Wildgen (You’re Not You, 2006) follows three residents of a Wisconsin sustainable-foods co-op during a blackout.
Greta, a fundraiser for Grinwall College, doesn’t seem like the cooperative-living type, but housemates Karin and Hal accept her, even though she doesn’t cook by the house rules: from scratch with locally grown, organic ingredients. Fit, earthy Karin becomes something of a celebrity in Madison when she rescues a dog mysteriously adrift on Lake Monona. Meanwhile ex-hunter-turned-vegetarian (and closet meat-eater) Hal, who works delivering meals to shut-ins, wallows in worries: his inability to feed his customers as food supplies run short during the blackout, his uneasiness about his widower father’s recent move to a cabin in the woods. To compensate, Hal lavishes attention on needy people. When he overstays his time with Mrs. Bryant, an eccentric elderly woman on his delivery route, it almost costs him his job. He then turns to Greta’s estranged alcoholic husband Will, who passes out on their porch the first night of the blackout.
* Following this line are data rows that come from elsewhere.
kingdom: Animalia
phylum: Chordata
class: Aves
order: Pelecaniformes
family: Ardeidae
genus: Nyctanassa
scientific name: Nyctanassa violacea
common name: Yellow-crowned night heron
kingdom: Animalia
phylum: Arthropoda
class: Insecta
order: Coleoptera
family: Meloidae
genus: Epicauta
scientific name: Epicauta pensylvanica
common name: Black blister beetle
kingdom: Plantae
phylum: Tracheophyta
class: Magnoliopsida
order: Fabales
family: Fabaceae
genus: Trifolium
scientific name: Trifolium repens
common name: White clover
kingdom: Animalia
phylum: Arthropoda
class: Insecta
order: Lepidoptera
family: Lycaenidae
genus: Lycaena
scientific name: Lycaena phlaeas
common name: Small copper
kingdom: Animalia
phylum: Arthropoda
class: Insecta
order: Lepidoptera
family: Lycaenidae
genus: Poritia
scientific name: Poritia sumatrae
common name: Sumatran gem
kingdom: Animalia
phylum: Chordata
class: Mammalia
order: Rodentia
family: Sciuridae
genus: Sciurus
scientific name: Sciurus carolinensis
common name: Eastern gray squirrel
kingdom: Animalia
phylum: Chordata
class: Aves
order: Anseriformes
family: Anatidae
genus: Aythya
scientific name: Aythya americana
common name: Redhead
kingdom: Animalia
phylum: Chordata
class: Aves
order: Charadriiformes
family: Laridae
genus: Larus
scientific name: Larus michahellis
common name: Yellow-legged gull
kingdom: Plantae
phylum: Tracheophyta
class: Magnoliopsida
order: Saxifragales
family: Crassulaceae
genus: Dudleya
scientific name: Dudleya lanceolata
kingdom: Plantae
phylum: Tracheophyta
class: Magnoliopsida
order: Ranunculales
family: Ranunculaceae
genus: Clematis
Flooding in distant cities, rising fuel prices, student unrest, bizarre SWAT and military maneuvers, divers searching the lake for a body and a dearth of information on the cause of the extended blackout (which strains believability) contribute to a sense of impending doom. The characters’ impulses to seek out the root causes of these environmental, infrastructural and personal crises go unrealized—which might be the point, or rather nonpoint of Wildgen’s portrait of a Slacker-meets-Gen-X crowd and their wanderings. Everything seems to be moving toward an epiphany that never quite arrives—Karin, for example, realizes that her investment in cooperative living provides no guarantees for the future in an unstable world—and frequent digressions into irrelevant back story further mar the narrative flow. The inevitable love triangle and resultant jealousies, the inconveniences and hazards of a blackout, excursions into drugs and alternative lifestyles—none of it ever manages to gain traction.
Interesting subject matter fails to cohere.